Est. 1870 · Montana Territorial Prison (1871-1889) · Montana State Prison (1889-1979) · Site of 1959 Inmate Riot · National Register of Historic Places
Construction of the Montana Territorial Prison began in Deer Lodge in 1870. The facility received its first inmates in 1871, and continued in use through Montana's 1889 admission to statehood, when it became the Montana State Prison. Inmates quarried local sandstone for the prison's distinctive walls and constructed major buildings over the following decades, including the Cell House and the Women's Prison.
The prison's most-recounted event is the 1959 inmate riot. Beginning on April 16, 1959, inmates seized control of the facility for approximately 36 hours. The deputy warden Theodore Rothe was killed during the takeover, and the warden was held hostage as inmates demanded improvements in conditions. The Montana National Guard was called in, and the riot ended with the inmates' surrender. The episode was covered internationally and is part of the museum's interpretive program.
The prison continued operating until 1979, when remaining inmates were transferred to the new Montana State Prison west of Deer Lodge. The Powell County Museum and Arts Foundation acquired the property and developed the broader nine-acre five-museum complex, which includes the prison itself plus the Montana Auto Museum (with more than 160 vehicles), Yesterday's Playthings toy museum, the Powell County Museum, and the Montana Frontier Museum.
The Old Montana Prison is listed on the National Register of Historic Places.
Sources
- https://www.pcmaf.org/
- https://www.pcmaf.org/ghost-tours
- https://en.wikipedia.org/wiki/Old_Montana_Prison
- https://southwestmt.com/blog/visit-deer-lodges-old-montana-prison/
ApparitionsPhantom voicesPhantom footstepsCold spotsEVPEMF anomaliesDisembodied screaming
The Powell County Museum and Arts Foundation has operated structured paranormal investigations and ghost tours at the Old Montana Prison since the late 1990s. The staff maintains a reports log from visitors, investigators, and museum personnel covering nearly three decades of after-hours access.
Reports concentrate in three areas. The first is the Death Tower, the prison's elevated isolation cell, where visitors describe a heaviness of air, cold pockets, and intermittent voices. The second is the upper tier of the main Cell House, where the 1959 riot was concentrated and where reported phenomena include footsteps, distant clanging on metal bars, and the sense of a presence at the end of long corridor sightlines. The third is the Women's Prison, where visitor accounts include voices reading as female and the sound of crying.

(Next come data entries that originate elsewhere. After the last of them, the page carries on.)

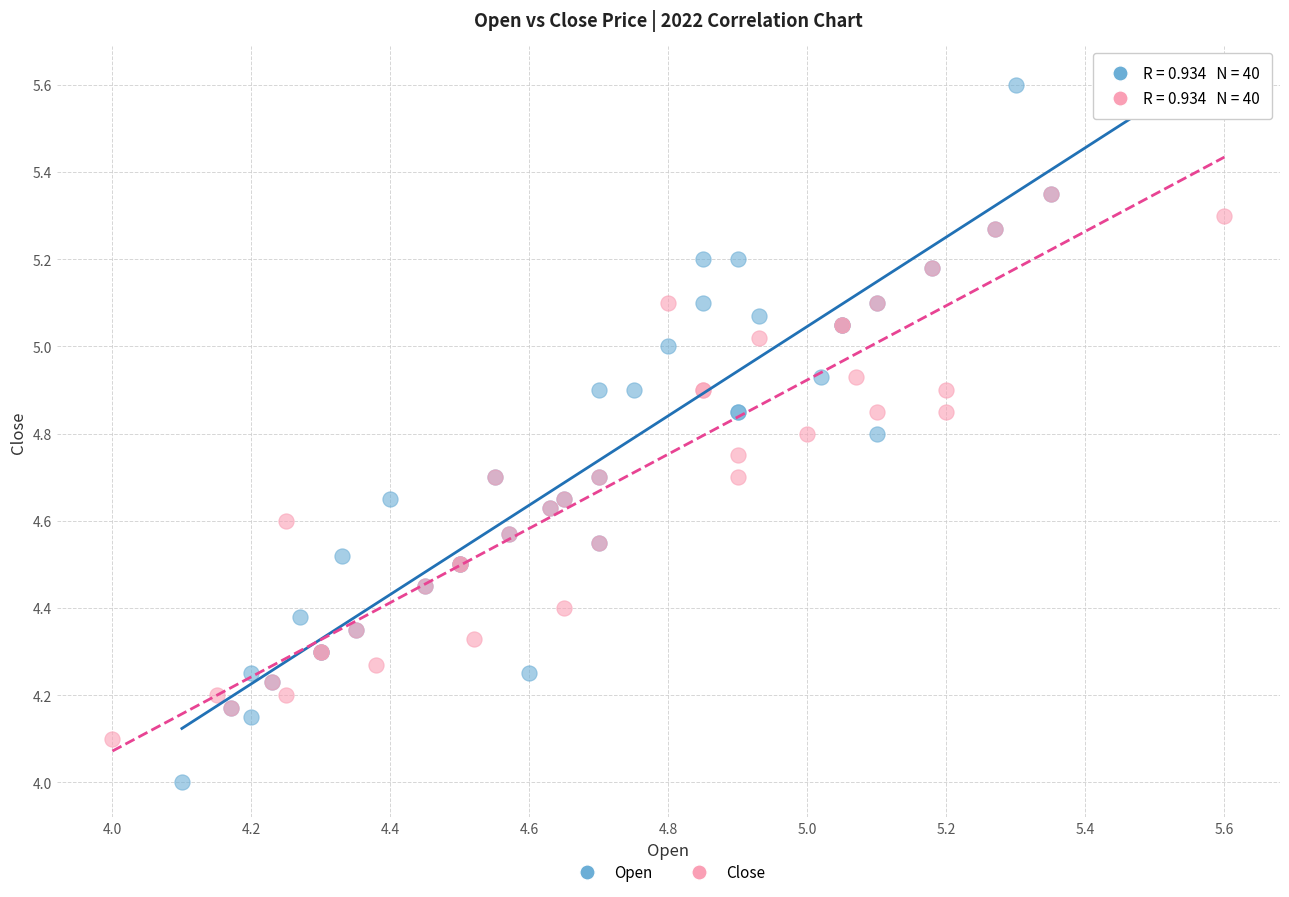

Which series has the largest Y range (max minus min)?

Open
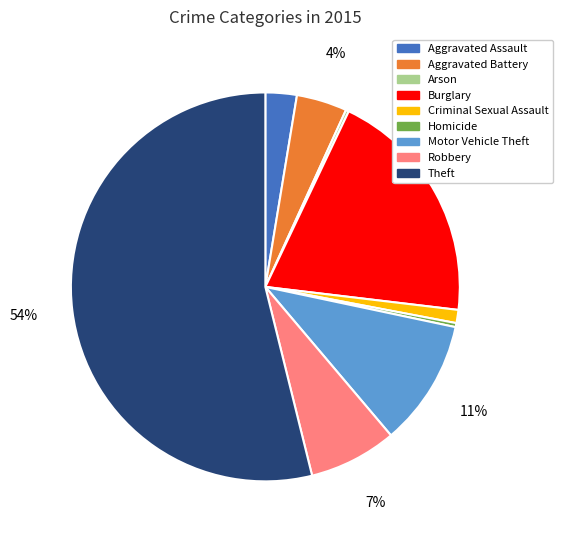

Which slice represents more than half of the pie?

Theft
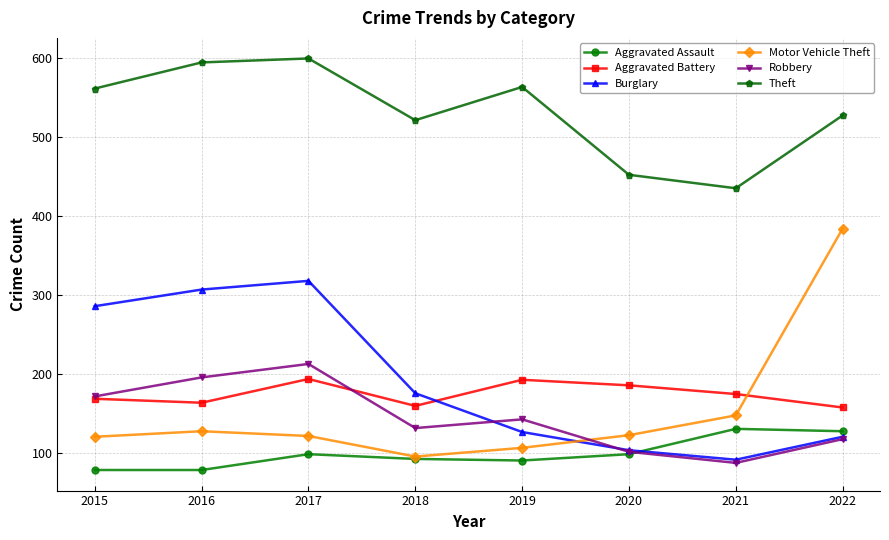

True or false: Theft and Aggravated Battery cross at least once.

False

The Foundation's overnight investigation program runs from 8pm to 2am and includes areas of the prison not open during daytime hours. The minimum age is 15; minors must be accompanied by a parent or guardian.
The site has appeared in regional Montana tourism press and on televised paranormal programming. The Foundation presents the reports as documentary artifact and emphasizes the historical record of the prison's operation alongside the paranormal vocabulary.